### EXERCISE
For the material below, reproduce exactly each line from the one that has "border: 3px solid" through the one that has "your FREE wedding", and no others; pictures stay out.

BEGIN STUDY MATERIAL

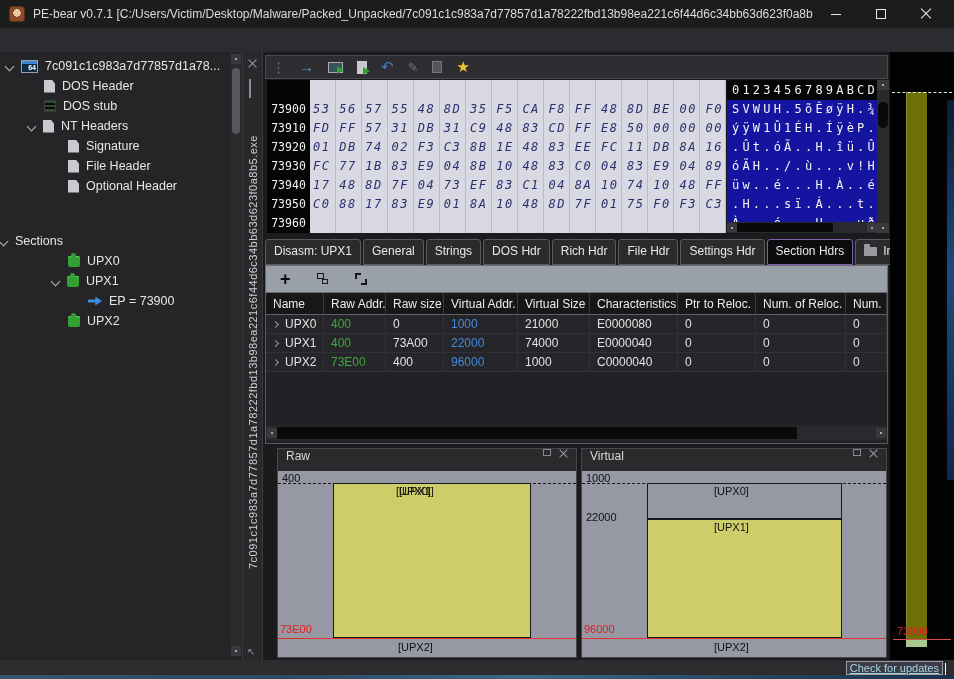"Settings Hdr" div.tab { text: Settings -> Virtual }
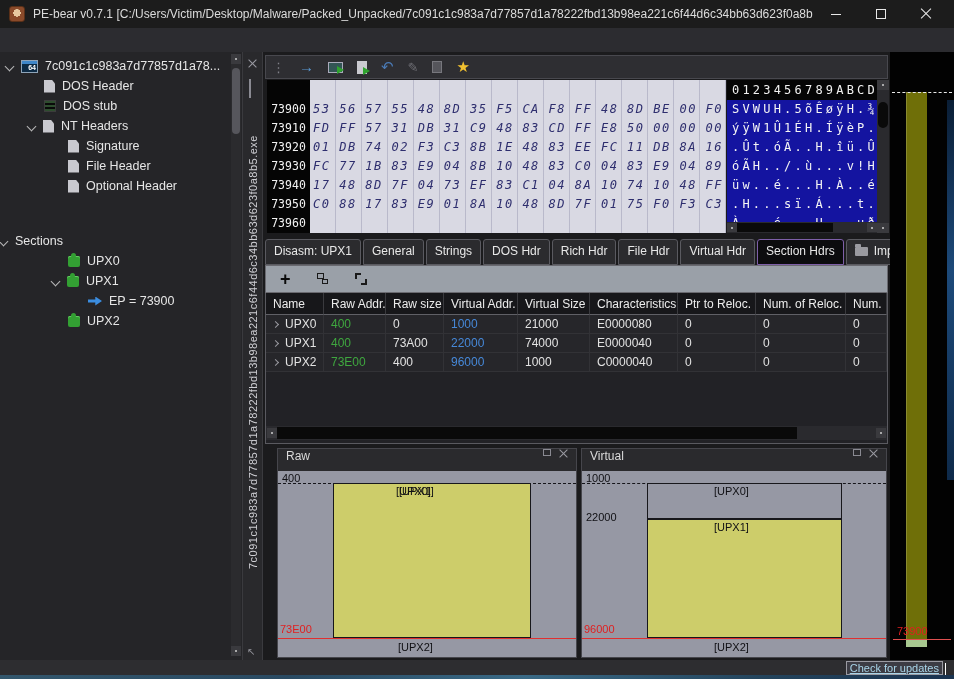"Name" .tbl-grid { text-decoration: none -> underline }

END STUDY MATERIAL
BEGIN STUDY MATERIAL

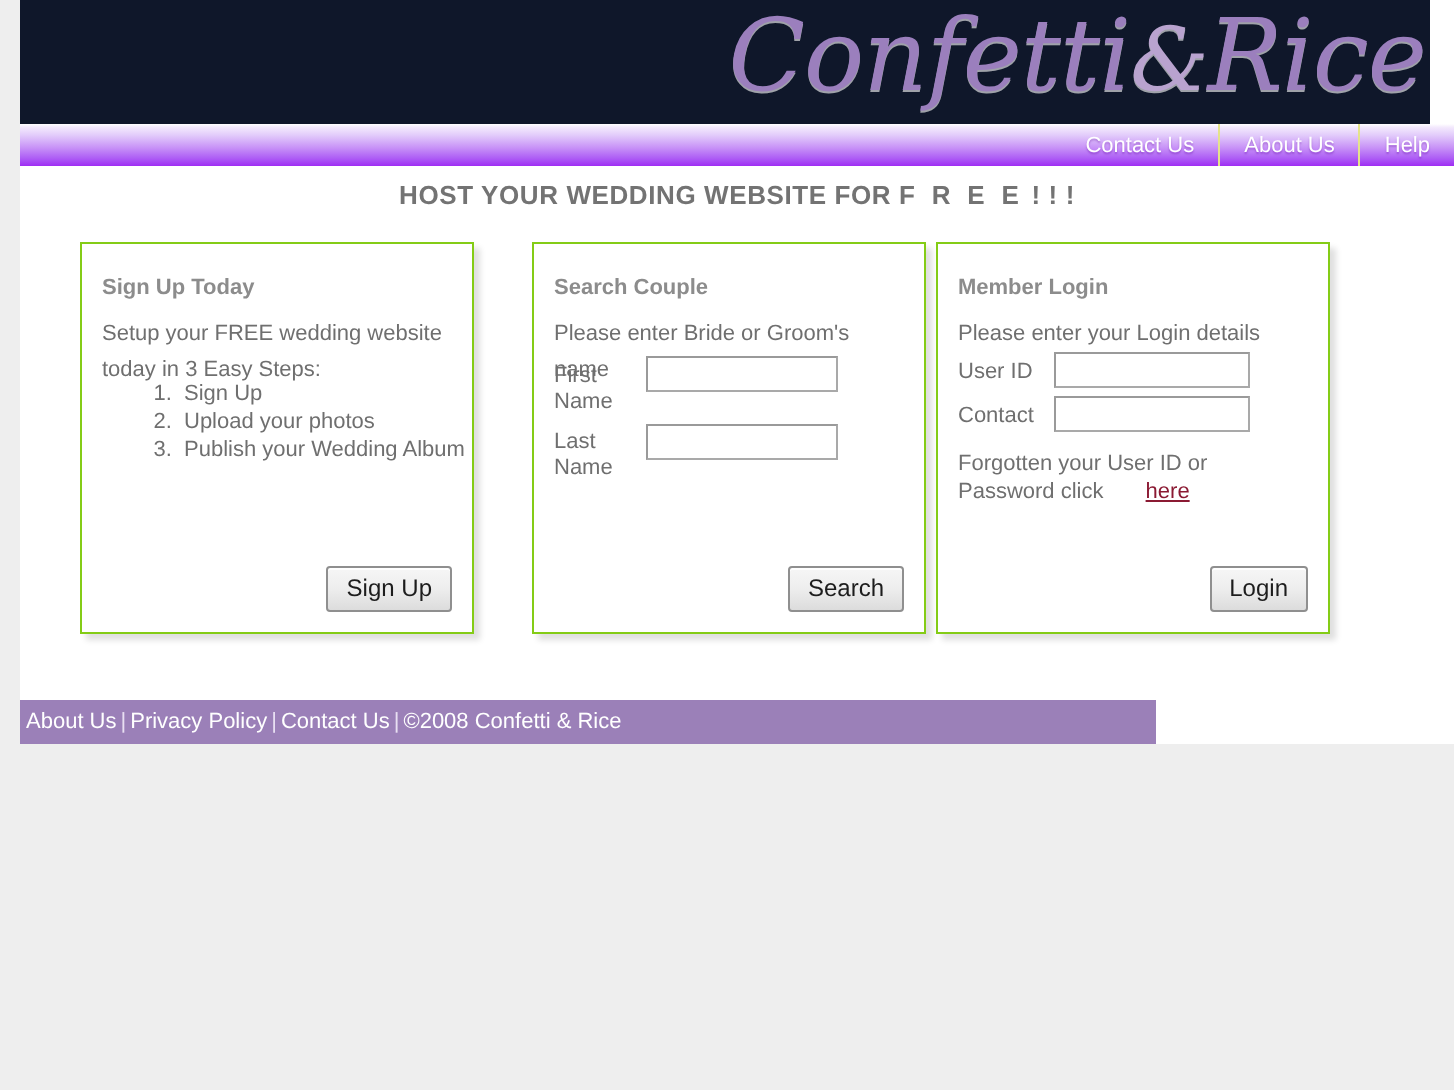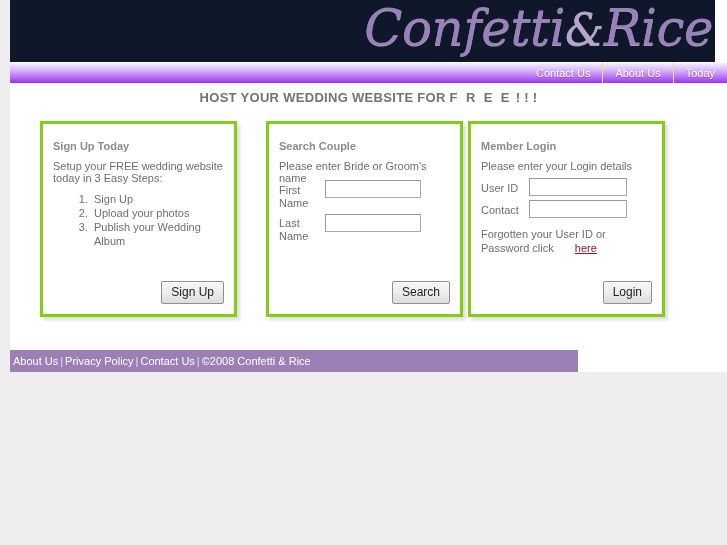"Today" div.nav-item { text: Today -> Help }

END STUDY MATERIAL
BEGIN STUDY MATERIAL

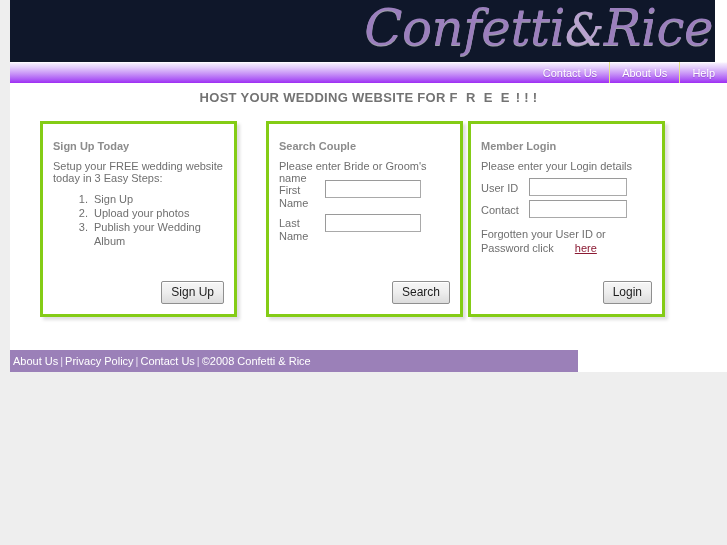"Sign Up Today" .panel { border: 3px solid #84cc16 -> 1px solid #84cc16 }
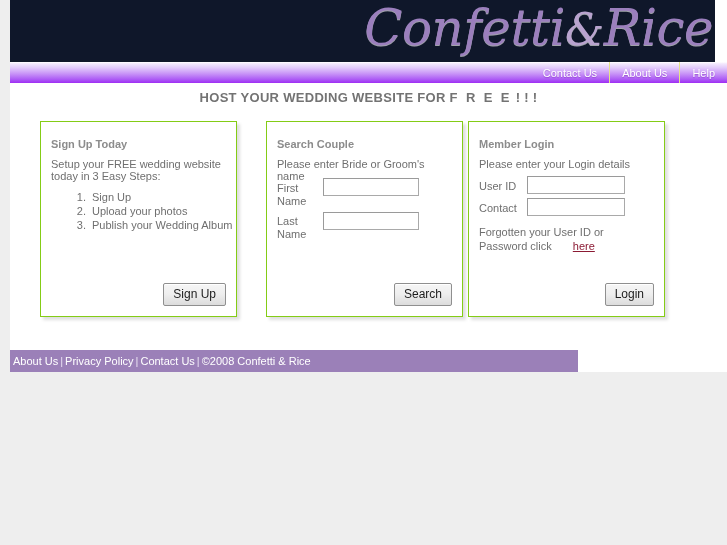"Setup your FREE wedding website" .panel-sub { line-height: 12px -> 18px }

END STUDY MATERIAL

### RESPONSE TO THE TASK
"Sign Up Today" .panel { border: 3px solid #84cc16 -> 1px solid #84cc16 }
"Setup your FREE wedding website" .panel-sub { line-height: 12px -> 18px }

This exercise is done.